Ces études approfondies ont, effectivement, plus d’importance sur le plan politique que sur le plan économique. Ainsi, plus tard, l’Ethiopie va s’en servir pour faire pression sur l’Egypte afin qu’elle accepte de participer aux discussions sur un nouvel accord de partage des eaux du fleuve.
En 1957, Addis-Abeba a commandé en urgence de nouvelles études, cette fois-ci à la France, sur le potentiel économique du bassin du Nil Bleu.
Les deux études, américaine et française, ne vont pas déboucher sur des réalisations concrètes, mais ont néanmoins montré les possibilités de développement en Ethiopie.

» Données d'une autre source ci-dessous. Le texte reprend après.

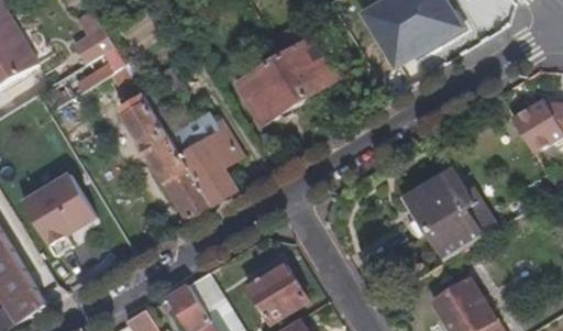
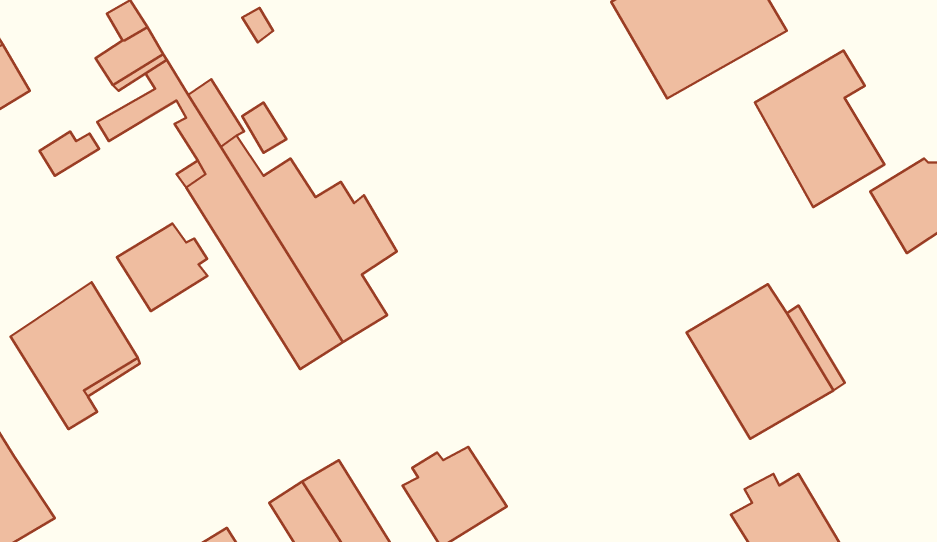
building: [240,20,338,125] -> none
building: none -> [755,50,884,207]
building: none -> [117,223,207,311]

60 ans plus tard, la situation a évolué. L’Ethiopie utilise l’étude offerte par les experts américains pour construire le barrage de la Renaissance. Et c’est au tour de l’Egypte de solliciter les experts internationaux pour défendre ses intérêts. L’Egypte, voyant ce barrage comme une menace pour son approvisionnement en eau, s’était immédiatement opposée au projet. « L’Ethiopie a pu réaliser son projet en se passant de l’assistance financière étrangère. Le chantier débute, soudainement, le 4 avril 2011 alors que l’Egypte était en pleine révolution », souligne Hani Raslan, spécialiste des pays du bassin du Nil au Centre des Etudes Politiques et Stratégiques (CEPS) d’Al-Ahram. Et depuis le début des travaux de construction, un comité international nommé « le comité des 10 », regroupant des experts français, allemands, soudanais et éthiopiens a été formé pour réaliser des études hydrauliques, économiques et sociales, afin de donner à l’Ethiopie l’image d’un pays soucieux de ses voisins. Le rapport de ce comité, rendu le 31 mai 2013, pointait les risques potentiels du barrage pour l’Egypte et le Soudan, mais l’Ethiopie a rejeté ses conclusions et a refusé de suspendre les travaux.

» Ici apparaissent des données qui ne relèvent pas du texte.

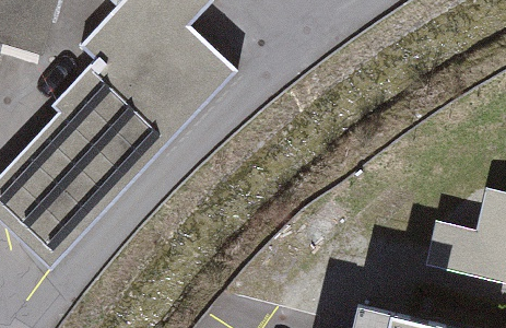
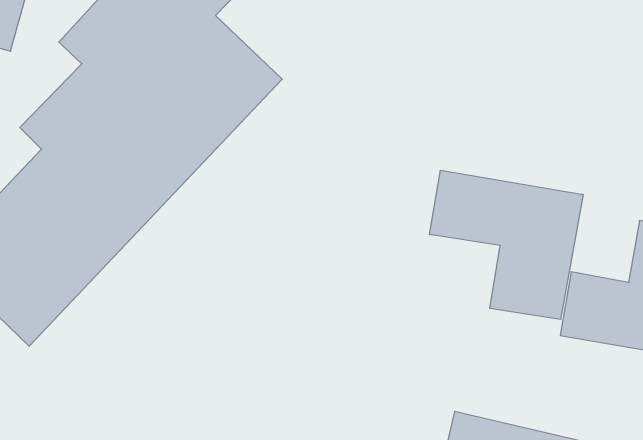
building: none -> [429,170,583,319]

En août 2014, les discussions égypto-éthiopiennes se sont soldées par la décision de choisir une société de conseil, toujours dans le même objectif : connaître les effets possibles du barrage de la Renaissance sur l’Egypte et le Soudan.

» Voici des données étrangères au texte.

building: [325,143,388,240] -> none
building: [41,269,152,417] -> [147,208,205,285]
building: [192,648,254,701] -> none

Dans un accord signé le 23 mars 2015 à Khartoum, l’Egypte, le Soudan et l’Ethiopie se sont engagés à s’en tenir aux recommandations de cette société de conseil. C’est ainsi qu’en avril dernier les ministres de l’Irrigation des trois pays ont convenu de confier à deux bureaux européens (le Français BRL et le Hollandais Deltares) les études techniques de l’impact écologique, économique et social du barrage de la Renaissance sur les pays en aval. Ils ont accordé 11 mois à ces deux sociétés pour terminer les études. « La réalisation de cette étude fait partie des solutions destinées à désamorcer la crise entre l’Ethiopie, d’un côté, et l'Egypte et le Soudan, de l’autre, deux pays très dépendants du Nil pour leur approvisionnement en eau », estime Raslan.
Le Caire base ainsi sa stratégie de défense sur cette étude qui pourrait, le cas échéant, amener la Communauté internationale à faire pression sur l’Ethiopie.